Hydrocarbon Well Test Systems and Methods
The present application discloses systems and methods for characterizing a multiphase flow stream produced from a hydrocarbon well. As live characterization data is collected from a well discharge flow stream, a time series of measurements results. The systems and methods of the present application can filter the time series of data and then can assess the filtered time series for acceptable data quality. If the quality is acceptable, at least one characterization measurement can be outputted and filtering parameters can be selectively adjusted. If the quality is not acceptable, more data can be collected and the method can eb repeated until acceptable quality is achieved.
In some embodiments (but not necessarily all), the disclosed innovations can be used at the wellhead of (or slightly downstream from) a producing hydrocarbon well, to estimate the oil, water, and gas output.
In some embodiments (but not necessarily all), the disclosed innovations can be used at the wellhead of (or slightly downstream from) a producing hydrocarbon well and can use time series of measurements which include an electromagnetic characterization property, such as microwave permittivity, and a physical property, such as fluid density.

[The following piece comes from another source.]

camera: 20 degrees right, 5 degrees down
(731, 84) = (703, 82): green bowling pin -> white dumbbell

In some embodiments (but not necessarily all), the disclosed innovations can be used at the wellhead of (or slightly downstream from) a producing hydrocarbon well to improve the characterization of that well upon re-testing or start-up of that well.

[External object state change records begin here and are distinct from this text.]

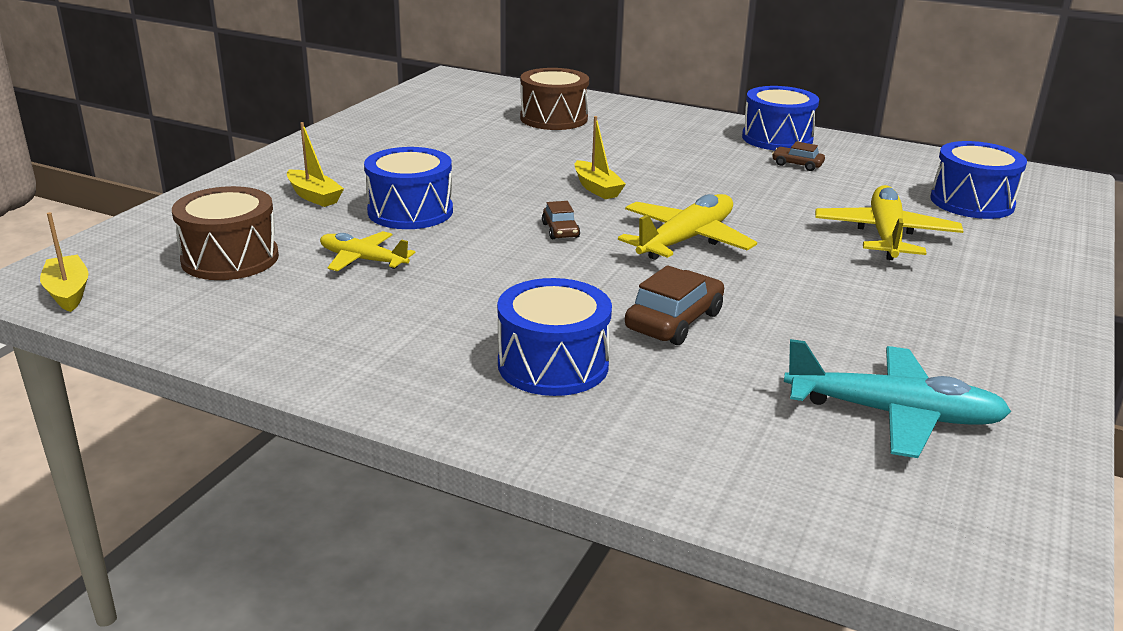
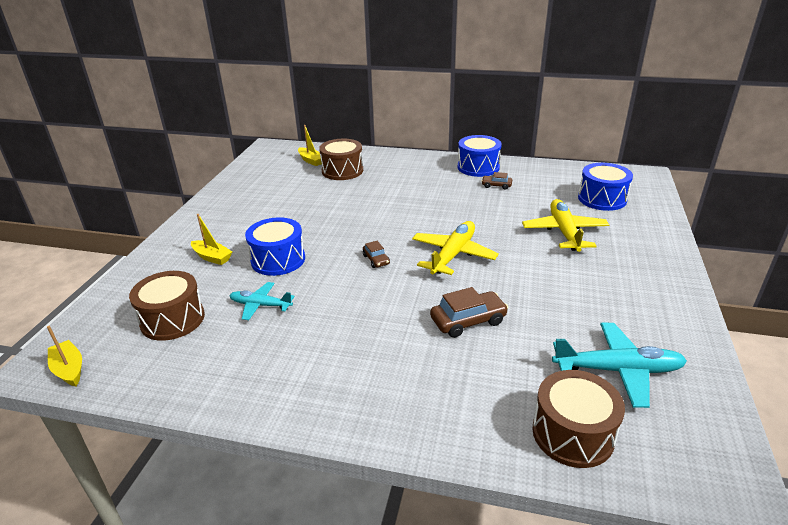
camera: 10 degrees left, 5 degrees up
(363, 260) = (261, 305): yellow plane -> turquoise plane
(553, 365) = (408, 370): blue drum -> none
(597, 188) = (386, 222): yellow boat -> yellow boat (311, 161)
(674, 321) = (468, 321): brown car -> brown car turned 45 degrees clockwise
(781, 476) = (573, 433): none -> brown drum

The disclosed innovations, in various embodiments, provide one or more of at least the following advantages:                Some of the disclosed innovations can provide methods and systems to improve the characterization of hydrocarbon well production output using a single characterization system with improved accuracy across a wide variety of operating conditions.        Some of the disclosed innovations can provide methods and systems to reduce uncertainty caused by non-steady state gas or liquid phase behavior for a particular hydrocarbon well.        Some of the disclosed innovations can provide methods and systems to reduce the uncertainty caused by changing physical and electromagnetic properties of the aqueous, oil, and gas phases discharging from a particular hydrocarbon well and/or reservoir.        Some of the disclosed innovations can provide methods and systems to reduce the uncertainty caused by faults and/or spurious results and/or errors in the operation of a multiphase electromagnetic characterization system.        Some of the disclosed innovations can provide more accurate physical and/or electromagnetic property measurements.        Some of the disclosed innovations can provide near-real-time reduction of uncertainty to improve near-real-time manned or unmanned well-operations decision-making, such as whether to review a particular well's performance.        Some of the disclosed innovations can provide near-real-time reduction of uncertainty to improve the accounting of oil, water, and gas production from a particular hydrocarbon well.